(Text-based hardware design files)
----
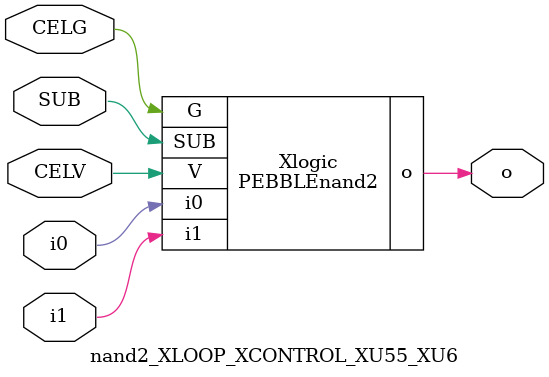
<source format=v>



module PEBBLEnand2 ( o, G, SUB, V, i0, i1 );

  input i0;
  input V;
  input i1;
  input G;
  output o;
  input SUB;
endmodule

//Celera Confidential Do Not Copy nand2_XLOOP_XCONTROL_XU55_XU6
//Celera Confidential Symbol Generator
//5V NAND2
module nand2_XLOOP_XCONTROL_XU55_XU6 (CELV,CELG,i0,i1,o,SUB);
input CELV;
input CELG;
input i0;
input i1;
input SUB;
output o;

//Celera Confidential Do Not Copy nand2
PEBBLEnand2 Xlogic(
.V (CELV),
.i0 (i0),
.i1 (i1),
.o (o),
.SUB (SUB),
.G (CELG)
);
//,diesize,PEBBLEnand2

//Celera Confidential Do Not Copy Module End
//Celera Schematic Generator
endmodule

</source>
----
- _Assignment_: Retype the whole of the data verbatim. Skip every picture.

- _Response to the task_:
<source format=v>



module PEBBLEnand2 ( o, G, SUB, V, i0, i1 );

  input i0;
  input V;
  input i1;
  input G;
  output o;
  input SUB;
endmodule

//Celera Confidential Do Not Copy nand2_XLOOP_XCONTROL_XU55_XU6
//Celera Confidential Symbol Generator
//5V NAND2
module nand2_XLOOP_XCONTROL_XU55_XU6 (CELV,CELG,i0,i1,o,SUB);
input CELV;
input CELG;
input i0;
input i1;
input SUB;
output o;

//Celera Confidential Do Not Copy nand2
PEBBLEnand2 Xlogic(
.V (CELV),
.i0 (i0),
.i1 (i1),
.o (o),
.SUB (SUB),
.G (CELG)
);
//,diesize,PEBBLEnand2

//Celera Confidential Do Not Copy Module End
//Celera Schematic Generator
endmodule

</source>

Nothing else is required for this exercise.